Trisha Yearwood, Robert Bailey, Vicki Hampton and Karyn Rochelle

Trisha Yearwood, Robert Bailey, Vicki Hampton and Karyn Rochelle harmonize at the Orpheum

It feels like Trisha Yearwood’s music career has been on hold for too long.

Now in her 15th season of her Food Network cooking program, she just released her first studio album of new material in 12 years. And on Saturday night at the Orpheum Theatre, she headlined her first Twin Cities concert in five years, though it seems longer.

Her 90-minute performance reminded a full house what a lovely voice Yearwood has -- and what a terrific talker she is.

As with her TV show, her concert isn’t scripted. So, at the risk of calling this the Oversharing Tour (her words), the chatty Georgia native shared about the challenges of going through menopause. And then she mused that when Beyonce confronts menopause, she’ll just say “Stop.” And it will.

Yearwood, 55, interacted with vocal fans like the one who wanted to tout the Gopher football team’s victory over Penn State; Yearwood countered that she’s a Georgia Bulldog and was more interested in the high-profile SEC clash between LSU and Alabama. Honest response but it fell on deaf ears.

When it comes to singing, Yearwood could do no wrong, though the sound mix sometimes buried her voice. (It might have helped if the small cluster of speakers had been suspended instead of situated on the stage.)

Twenty-eight years into her recording career, Yearwood still sounded splendid on ballads including “Georgia Rain,” “The Song Remembers When,” “Walkaway Joe,” “How Do I Live,” “On a Bus to St. Cloud” and the Frank Sinatra saloon song, “One for My Baby (and One More for the Road),” from the first of her two 2019 releases, “Let’s Be Frank,” a collection of Sinatra-associated standards.

Props, too, for a rote but spot-on reading of Linda Ronstadt’s “You’re No Good,” which manifested the richness and potency of Yearwood’s voice. Ditto for her own soulfully smoky “Wrong Side of Memphis.”

Some of Yearwood’s up-tempo oldies like “She’s in Love with Boy” and “XXX’s and OOO’s (An American Girl)” sounded like dated 1990s country-pop. Her new single, “Every Girl in This Town,” felt a little generic. “Workin’ on Whiskey,” another new track from this summer’s “Every Girl” album, didn’t seem like a good metaphor for someone not associated with drinking songs.

However, the new “Bible and a .44,” a salute to a righteous father, was the kind of sentimental winner that plays well with country crowds just about anywhere.

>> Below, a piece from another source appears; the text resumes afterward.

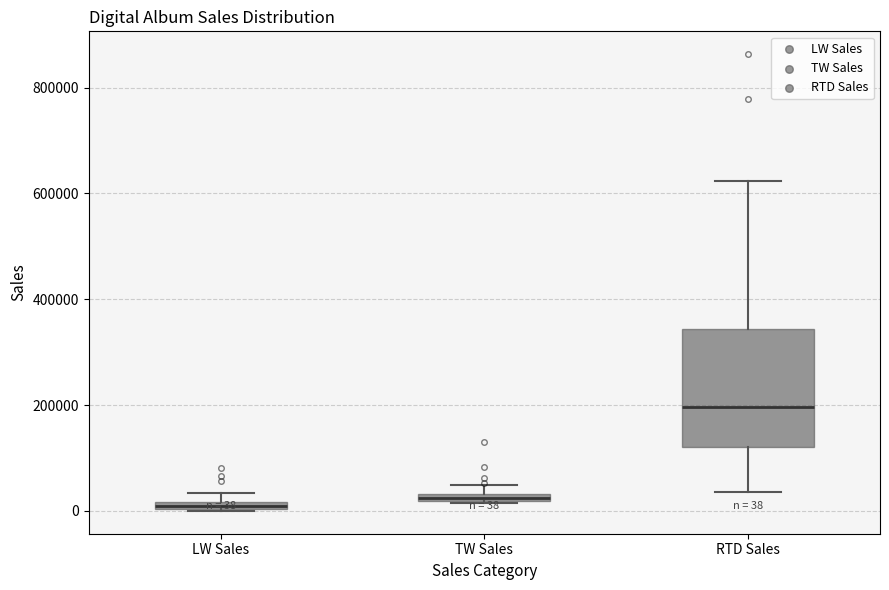

Comparing the boxes themselves (not the whiskers), which one is the tallest?

RTD Sales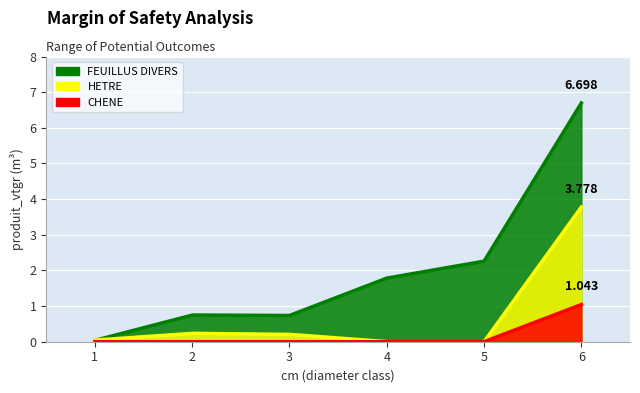

What is the total value across all series at 2?

1.0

Well aware that she was in Minnesota, Yearwood gave a nod to us by saving the wistful “On a Bus to St. Cloud” for her final number, ending it by humming Prince’s “Purple Rain.” That would have been an artful touch to finish it. However, she then offered the first verse and chorus after chorus and sing-along “woo-hoo-hoo-hoos” of the Prince classic, a cliched move by singers visiting the Twin Cities.

After spending the last several years as a special guest on hubby Garth Brooks’ tours, Yearwood mentioned him a few times but didn’t share that he was backstage. However, she did let everyone know that they share musicians.

Onstage, she was accompanied by fiddler/guitarist Jimmy Mattingly and backup singers Robert Bailey and Vicki Hampton from Garth’s band, as well as guitarist Johnny Garcia, keyboardist Steve Cox and singer/songwriter/acoustic guitarist Karyn Rochelle, who are in her band but have merged into Garth’s.